Alkyl glycolamido phosphoric esters (P-O-CH2-CO-NH-(CH2)n-CH3) and alkyl monoglycolate phosphoric esters (P-O-CH2-CO-O-(CH2)n-CH3), which are analogs of the aldolase substrate fructose-1-phosphate, were synthesized and use for probing the active site of rabbit muscle aldolase. The inhibition constants (Ki) were affected by the length of the alkyl groups of these compounds and a maximum value of Ki was observed between the number of methylene groups 2 and 4, depending on the type of compound. In the previous investigation, N-(omega-hydroxyalkyl)-glycolamido bisphosphoric esters (P-O-CH2-CO-NH-(CH2)n-O-P) and alkanediol monoglyclolate bisphosphoric esters (P-O-CH2-CO-O-(CH2)n-O-P) have a minimum Ki value between the number of methylene groups 1 and 4. The difference spectra of aldolase caused by binding of alkyl glycoamido phosphoric esters or alkyl monophosphates resembled that of their analogous bisphosphoric esters, but the intensity of absorbance was smaller than that of the bisphosphoric ester analogs. These results suggest that rabbit muscle aldolase has two binding sites for the phosphate groups on the entrance end of the active site cavity, the singly wound beta-barrel of the parallel alpha/beta class structure. The distance between the phosphate binding site Lys-107 in the beta-sheet structure (c) and Arg-148 in the beta-sheet structure (d) may possibly be expanded or contracted by the forms of the bending structure of the biphosphate compounds.

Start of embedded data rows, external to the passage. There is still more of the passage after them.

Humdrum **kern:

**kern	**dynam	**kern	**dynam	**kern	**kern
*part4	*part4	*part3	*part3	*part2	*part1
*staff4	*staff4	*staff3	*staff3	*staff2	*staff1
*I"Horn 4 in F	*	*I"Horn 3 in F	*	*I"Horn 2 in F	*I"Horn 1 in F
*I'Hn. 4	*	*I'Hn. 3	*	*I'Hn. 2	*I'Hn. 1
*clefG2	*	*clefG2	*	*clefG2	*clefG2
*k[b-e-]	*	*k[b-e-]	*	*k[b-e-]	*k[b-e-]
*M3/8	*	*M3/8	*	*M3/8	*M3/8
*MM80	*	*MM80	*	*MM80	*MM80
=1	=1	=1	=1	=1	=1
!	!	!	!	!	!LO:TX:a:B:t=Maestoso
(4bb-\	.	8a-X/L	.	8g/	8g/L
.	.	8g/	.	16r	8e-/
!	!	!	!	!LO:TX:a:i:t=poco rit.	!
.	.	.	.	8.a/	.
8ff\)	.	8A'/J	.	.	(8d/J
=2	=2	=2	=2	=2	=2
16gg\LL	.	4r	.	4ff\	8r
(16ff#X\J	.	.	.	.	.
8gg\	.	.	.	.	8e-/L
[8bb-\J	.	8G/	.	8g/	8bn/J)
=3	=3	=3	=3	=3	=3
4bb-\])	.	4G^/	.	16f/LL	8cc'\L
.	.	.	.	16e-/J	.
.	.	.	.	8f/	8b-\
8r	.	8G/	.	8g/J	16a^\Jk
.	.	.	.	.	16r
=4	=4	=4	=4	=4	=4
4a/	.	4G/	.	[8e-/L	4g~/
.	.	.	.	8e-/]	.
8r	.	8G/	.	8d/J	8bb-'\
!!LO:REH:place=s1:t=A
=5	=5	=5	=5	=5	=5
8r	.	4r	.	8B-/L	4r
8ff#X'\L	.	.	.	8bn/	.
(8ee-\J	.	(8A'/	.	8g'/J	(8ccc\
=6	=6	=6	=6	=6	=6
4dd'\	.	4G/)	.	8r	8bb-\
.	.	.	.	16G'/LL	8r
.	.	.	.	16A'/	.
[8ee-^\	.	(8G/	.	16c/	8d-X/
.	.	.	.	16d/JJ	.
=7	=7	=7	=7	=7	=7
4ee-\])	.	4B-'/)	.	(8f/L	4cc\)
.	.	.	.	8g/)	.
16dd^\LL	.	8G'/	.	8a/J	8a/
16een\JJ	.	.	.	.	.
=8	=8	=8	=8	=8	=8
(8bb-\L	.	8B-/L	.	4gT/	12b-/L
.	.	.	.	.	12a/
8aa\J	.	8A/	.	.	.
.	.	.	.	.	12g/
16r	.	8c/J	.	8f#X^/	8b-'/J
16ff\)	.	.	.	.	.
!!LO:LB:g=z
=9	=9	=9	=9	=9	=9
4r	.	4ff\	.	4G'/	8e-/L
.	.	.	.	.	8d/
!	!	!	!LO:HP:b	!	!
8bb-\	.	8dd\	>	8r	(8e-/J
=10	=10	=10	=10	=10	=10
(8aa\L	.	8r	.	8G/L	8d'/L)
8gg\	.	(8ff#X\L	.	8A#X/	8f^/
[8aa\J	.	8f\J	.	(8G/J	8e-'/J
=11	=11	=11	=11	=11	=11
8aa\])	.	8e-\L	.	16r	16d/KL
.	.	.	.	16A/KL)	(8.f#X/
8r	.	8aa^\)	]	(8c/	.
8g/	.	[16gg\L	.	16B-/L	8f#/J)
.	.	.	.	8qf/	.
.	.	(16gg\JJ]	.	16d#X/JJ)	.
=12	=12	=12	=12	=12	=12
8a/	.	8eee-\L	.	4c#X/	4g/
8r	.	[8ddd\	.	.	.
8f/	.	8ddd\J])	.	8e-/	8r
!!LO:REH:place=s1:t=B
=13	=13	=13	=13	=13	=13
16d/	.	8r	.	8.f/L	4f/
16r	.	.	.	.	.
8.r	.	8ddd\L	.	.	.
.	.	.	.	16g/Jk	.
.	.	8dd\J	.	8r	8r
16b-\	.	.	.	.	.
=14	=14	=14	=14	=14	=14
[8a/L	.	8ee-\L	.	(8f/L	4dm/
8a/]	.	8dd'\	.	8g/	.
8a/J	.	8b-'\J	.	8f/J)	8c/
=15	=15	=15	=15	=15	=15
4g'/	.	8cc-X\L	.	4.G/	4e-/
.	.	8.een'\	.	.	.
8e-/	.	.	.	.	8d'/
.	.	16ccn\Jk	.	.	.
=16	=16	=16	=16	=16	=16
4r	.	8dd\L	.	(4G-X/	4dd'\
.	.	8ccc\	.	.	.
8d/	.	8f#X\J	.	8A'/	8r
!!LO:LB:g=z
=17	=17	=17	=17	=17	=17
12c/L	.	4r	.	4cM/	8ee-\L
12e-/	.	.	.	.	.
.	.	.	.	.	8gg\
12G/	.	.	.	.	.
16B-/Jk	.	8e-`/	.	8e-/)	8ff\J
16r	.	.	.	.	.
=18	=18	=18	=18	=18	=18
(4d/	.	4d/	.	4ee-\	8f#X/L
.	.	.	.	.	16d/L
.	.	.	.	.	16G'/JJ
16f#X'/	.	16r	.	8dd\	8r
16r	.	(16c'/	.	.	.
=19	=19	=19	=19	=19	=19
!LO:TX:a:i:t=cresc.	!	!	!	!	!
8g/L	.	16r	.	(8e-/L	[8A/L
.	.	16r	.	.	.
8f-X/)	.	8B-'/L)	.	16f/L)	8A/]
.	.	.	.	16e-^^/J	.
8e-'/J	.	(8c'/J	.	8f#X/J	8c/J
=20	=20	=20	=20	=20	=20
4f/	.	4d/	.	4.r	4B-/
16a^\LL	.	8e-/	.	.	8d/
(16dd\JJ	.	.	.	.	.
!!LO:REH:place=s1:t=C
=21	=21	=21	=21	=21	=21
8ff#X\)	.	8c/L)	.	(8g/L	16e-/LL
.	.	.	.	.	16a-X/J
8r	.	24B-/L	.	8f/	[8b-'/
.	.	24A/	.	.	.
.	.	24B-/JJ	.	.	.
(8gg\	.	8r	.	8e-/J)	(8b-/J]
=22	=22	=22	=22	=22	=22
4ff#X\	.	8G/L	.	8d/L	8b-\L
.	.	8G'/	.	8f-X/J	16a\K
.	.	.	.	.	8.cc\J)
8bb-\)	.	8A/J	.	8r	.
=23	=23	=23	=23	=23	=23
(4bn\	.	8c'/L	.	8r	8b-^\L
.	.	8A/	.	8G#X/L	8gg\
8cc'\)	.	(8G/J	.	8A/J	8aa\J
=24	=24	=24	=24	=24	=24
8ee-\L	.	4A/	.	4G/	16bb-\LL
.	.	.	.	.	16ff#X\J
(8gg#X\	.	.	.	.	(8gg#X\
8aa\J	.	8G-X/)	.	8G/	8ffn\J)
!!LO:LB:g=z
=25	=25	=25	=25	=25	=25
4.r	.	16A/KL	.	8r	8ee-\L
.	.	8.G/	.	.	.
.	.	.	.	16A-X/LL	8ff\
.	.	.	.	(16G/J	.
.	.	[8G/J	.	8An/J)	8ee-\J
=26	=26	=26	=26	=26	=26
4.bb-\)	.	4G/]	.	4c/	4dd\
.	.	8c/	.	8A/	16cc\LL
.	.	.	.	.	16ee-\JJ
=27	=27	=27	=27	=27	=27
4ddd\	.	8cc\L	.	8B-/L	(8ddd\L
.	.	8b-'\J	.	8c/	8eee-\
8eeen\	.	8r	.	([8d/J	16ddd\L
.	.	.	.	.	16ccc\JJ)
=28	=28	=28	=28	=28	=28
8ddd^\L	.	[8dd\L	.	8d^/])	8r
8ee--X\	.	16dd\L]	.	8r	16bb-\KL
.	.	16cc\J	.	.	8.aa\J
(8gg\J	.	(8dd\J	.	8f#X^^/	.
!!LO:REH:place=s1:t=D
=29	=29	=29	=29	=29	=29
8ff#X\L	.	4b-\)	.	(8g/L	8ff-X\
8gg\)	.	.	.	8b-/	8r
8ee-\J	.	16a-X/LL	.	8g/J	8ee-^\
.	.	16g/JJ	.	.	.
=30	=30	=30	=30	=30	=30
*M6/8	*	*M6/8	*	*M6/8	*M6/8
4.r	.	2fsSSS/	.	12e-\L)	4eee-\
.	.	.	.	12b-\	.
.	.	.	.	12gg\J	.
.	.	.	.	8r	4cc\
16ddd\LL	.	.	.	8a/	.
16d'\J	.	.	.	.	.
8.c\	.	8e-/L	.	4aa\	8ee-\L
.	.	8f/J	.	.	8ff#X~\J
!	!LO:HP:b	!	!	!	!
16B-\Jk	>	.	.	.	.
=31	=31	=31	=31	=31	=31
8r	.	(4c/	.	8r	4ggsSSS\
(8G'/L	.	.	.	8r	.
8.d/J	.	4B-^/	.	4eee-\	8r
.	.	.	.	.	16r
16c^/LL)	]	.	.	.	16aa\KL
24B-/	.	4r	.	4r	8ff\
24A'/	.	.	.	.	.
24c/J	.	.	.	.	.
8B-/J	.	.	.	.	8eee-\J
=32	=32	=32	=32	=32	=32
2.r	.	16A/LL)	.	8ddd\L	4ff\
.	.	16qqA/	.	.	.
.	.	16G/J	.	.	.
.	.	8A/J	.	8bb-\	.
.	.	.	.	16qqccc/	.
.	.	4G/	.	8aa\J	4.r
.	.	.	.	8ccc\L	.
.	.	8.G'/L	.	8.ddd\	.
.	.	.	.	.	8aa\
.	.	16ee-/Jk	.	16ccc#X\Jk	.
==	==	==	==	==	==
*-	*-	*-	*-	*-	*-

Also, the change of distance between the beta-sheet structure (c) and (d) containing Trp-147, may have an effect on the environment of the tryptophan and cause a change of the absorbance of aldolase especially at 295-299 nm. On the other hand, the synthetic monophosphate compounds bind at only one of the two phosphate binding sites and have very little effect on the absorbance of Trp-147, in a similar manner as orthophosphate. The alkyl groups of monophosphate may be repelled by the ionic amino acid side chains, Asp-33, Lys-146, Glu-187 and/or Lys-229 in the middle of the active site cavity. However, the end of the long alkyl group of some monophosphates may possibly contact the hydrophobic bottom of the active site cavity without effect on the environment of Trp-147.
合成了醛缩酶底物1-磷酸果糖的类似物烷基甘醇酰胺磷酸酯(P-O-CH₂-CO-NH-(CH₂)ₙ-CH₃)和烷基单乙醇酸磷酸酯(P-O-CH₂-CO-O-(CH₂)ₙ-CH₃),并用于探测兔肌肉醛缩酶的活性位点。这些化合物的抑制常数(Ki)受烷基长度的影响,根据化合物类型,在亚甲基数目为2至4时观察到Ki的最大值。在先前的研究中,N-(ω-羟烷基)-甘醇酰胺双磷酸酯(P-O-CH₂-CO-NH-(CH₂)ₙ-O-P)和链烷二醇单乙醇酸双磷酸酯(P-O-CH₂-CO-O-(CH₂)ₙ-O-P)在亚甲基数目为1至4时具有最小的Ki值。由烷基甘醇酰胺磷酸酯或烷基单磷酸酯结合引起的醛缩酶的差光谱类似于它们相应的双磷酸酯的差光谱,但吸光度强度小于双磷酸酯类似物。这些结果表明,兔肌肉醛缩酶在活性位点腔入口端有两个磷酸基团结合位点,该活性位点腔是平行α/β类结构的单股β-桶。β-折叠结构(c)中的磷酸结合位点Lys-107与β-折叠结构(d)中的Arg-148之间的距离可能会因双磷酸化合物弯曲结构的形式而扩大或收缩。此外,含有Trp-147的β-折叠结构(c)和(d)之间距离的变化,可能会影响色氨酸的环境,并导致醛缩酶吸光度的变化,尤其是在295 - 299 nm处。另一方面,合成的单磷酸化合物仅结合在两个磷酸结合位点中的一个,并且对Trp-147的吸光度影响很小,与正磷酸的情况类似。单磷酸酯的烷基可能被活性位点腔中部的离子型氨基酸侧链Asp-33、Lys-146、Glu-187和/或Lys-229排斥。然而,一些单磷酸酯的长烷基末端可能会接触活性位点腔的疏水底部,而不影响Trp-147的环境。